En tant que féministe, le voile m’intéresse parce que je l’envisage comme un signe et le propre d’un signe c’est d’être mobile, flottant, divers, contradictoire car c’est une création de l’imaginaire humain. Dans ce signe qu’est le voile, le signifiant, le bout de tissus, ne renvoie pas de manière nécessaire à un seul signifié, le message du voile, son sens. Et c’est ce qui est riche de possibilités visuelles, fantasmatiques, d’associations d’idée, de traversée de l’histoire et donc une belle matière à travailler sur une scène. On pourrait questionner de la même manière bien des éléments du costume féminin : la mini-jupe, les talons aiguille, le décolleté, sont-ils des outils d’objectivation érotique des femmes, soumises au regard masculin ? Ou bien des éléments d’un jeu culturel dont chaque femme s’empare en toute liberté, choisissant de déployer des possibilités de séduction ? Être féministe c’est laisser chaque femme définir la manière dont elle veut engager son corps dans son rapport aux autres.

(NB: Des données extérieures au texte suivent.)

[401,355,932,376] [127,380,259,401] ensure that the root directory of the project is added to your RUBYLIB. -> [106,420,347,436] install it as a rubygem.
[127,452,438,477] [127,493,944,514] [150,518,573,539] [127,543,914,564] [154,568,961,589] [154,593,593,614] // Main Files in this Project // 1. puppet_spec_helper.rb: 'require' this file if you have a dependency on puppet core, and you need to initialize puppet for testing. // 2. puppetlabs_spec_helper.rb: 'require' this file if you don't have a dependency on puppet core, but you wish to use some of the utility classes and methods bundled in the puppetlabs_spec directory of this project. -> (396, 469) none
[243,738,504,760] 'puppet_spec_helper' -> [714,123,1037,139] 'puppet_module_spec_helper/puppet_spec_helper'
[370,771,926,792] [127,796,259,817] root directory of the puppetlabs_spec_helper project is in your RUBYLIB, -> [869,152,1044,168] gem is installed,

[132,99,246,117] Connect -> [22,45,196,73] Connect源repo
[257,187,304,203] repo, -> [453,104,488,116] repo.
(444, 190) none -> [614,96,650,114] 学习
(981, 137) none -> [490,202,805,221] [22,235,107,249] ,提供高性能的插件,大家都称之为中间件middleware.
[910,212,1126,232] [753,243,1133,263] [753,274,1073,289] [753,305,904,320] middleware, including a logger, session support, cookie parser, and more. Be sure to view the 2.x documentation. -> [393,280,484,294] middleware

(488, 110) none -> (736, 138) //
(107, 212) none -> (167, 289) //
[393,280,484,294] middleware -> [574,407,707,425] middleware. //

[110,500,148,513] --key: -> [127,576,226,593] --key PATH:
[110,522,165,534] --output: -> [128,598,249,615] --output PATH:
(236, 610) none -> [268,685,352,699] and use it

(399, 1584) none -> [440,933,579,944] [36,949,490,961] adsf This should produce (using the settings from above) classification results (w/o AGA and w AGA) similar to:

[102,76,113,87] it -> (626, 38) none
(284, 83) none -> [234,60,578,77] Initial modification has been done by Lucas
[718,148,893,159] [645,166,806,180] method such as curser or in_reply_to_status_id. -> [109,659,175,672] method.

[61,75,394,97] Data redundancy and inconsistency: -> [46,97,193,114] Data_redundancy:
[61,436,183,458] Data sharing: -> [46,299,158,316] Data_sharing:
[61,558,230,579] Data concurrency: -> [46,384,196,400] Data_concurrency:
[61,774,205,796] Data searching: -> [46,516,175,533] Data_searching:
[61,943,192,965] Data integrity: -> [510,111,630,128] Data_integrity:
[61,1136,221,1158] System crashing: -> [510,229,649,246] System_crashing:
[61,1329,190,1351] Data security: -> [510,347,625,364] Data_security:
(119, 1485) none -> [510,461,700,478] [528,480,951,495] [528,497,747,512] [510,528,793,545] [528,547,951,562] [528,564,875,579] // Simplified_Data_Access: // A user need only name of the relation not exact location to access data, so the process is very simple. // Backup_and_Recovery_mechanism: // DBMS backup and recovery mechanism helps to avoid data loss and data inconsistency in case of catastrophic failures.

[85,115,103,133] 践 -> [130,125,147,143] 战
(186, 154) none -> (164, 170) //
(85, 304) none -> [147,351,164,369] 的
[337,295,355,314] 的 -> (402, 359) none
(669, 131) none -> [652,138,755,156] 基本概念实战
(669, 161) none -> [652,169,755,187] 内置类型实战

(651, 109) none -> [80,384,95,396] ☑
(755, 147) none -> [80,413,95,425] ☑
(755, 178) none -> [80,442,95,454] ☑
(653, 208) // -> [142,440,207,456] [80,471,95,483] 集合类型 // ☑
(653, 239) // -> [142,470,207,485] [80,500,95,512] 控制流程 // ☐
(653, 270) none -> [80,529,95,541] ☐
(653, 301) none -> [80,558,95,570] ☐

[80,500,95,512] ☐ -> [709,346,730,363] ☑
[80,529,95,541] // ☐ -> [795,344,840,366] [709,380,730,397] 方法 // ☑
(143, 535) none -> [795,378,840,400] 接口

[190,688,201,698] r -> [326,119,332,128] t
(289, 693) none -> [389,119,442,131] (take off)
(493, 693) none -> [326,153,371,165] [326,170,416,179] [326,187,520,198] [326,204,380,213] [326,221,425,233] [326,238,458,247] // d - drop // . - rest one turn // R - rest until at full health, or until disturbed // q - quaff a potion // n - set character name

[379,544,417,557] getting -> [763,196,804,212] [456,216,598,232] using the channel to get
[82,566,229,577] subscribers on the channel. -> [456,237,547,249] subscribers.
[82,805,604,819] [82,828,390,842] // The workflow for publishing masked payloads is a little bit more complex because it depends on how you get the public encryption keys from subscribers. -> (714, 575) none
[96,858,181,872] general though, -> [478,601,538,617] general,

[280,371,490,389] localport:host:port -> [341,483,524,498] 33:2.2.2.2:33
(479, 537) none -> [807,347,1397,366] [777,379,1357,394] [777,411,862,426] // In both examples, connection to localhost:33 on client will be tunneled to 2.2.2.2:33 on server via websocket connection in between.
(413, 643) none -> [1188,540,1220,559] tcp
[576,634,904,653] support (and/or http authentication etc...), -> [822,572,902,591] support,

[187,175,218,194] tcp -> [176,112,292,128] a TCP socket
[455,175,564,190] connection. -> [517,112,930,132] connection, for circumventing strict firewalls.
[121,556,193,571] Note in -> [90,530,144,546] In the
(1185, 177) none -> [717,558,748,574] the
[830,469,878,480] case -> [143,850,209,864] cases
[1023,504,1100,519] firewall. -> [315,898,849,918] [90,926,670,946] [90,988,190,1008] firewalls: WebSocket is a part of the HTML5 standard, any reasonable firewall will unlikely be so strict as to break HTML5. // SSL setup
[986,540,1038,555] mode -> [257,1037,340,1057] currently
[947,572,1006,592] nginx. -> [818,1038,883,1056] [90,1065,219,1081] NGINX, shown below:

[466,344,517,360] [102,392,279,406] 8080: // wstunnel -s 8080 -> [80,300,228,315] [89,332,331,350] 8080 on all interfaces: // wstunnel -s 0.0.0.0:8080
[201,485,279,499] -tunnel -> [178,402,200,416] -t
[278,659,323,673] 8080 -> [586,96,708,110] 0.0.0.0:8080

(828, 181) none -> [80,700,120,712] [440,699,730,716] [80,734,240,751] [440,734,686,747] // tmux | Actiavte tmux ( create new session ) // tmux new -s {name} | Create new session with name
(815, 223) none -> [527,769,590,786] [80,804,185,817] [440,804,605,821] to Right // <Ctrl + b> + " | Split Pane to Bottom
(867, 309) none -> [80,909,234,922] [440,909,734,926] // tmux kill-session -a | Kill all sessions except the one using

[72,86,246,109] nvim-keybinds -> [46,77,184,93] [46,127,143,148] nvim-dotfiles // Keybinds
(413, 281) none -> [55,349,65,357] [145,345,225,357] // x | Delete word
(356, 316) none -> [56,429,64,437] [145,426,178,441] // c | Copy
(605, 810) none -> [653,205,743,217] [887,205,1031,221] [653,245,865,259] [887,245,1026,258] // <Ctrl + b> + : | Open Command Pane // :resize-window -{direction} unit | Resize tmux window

BN – De quoi le débat sur le voile est-il le nom ?

MM – De beaucoup de choses, complexes, récentes et très anciennes, occidentales et universelles, mais surtout spécifiquement française. Bourdieu a dit que lorsqu’on regarde de très près un objet social on finit par y voir la société toute entière. Je crois que le voile illustre à merveille cette affirmation. Mais dans mon spectacle, il s’agit justement de déplacer les regards, de laisser la violence simplificatrice des débats de côté, pour laisser advenir autre chose : le silence et la musique, l’imaginaire, le questionnement intime et sincère, la douceur aussi. Notre époque parle trop vite, trop fort, nous avons besoin de ralentir, de baisser un peu la voix pour pouvoir nous écouter, tous.

(1) Ce qui nous regarde sera créé les 21, 22, 23 mai 2016 au Théâtre Dijon Bourgogne-Centre Dramatique National dans le cadre du festival Théâtre en mai, puis en tournée à partir de novembre 2016.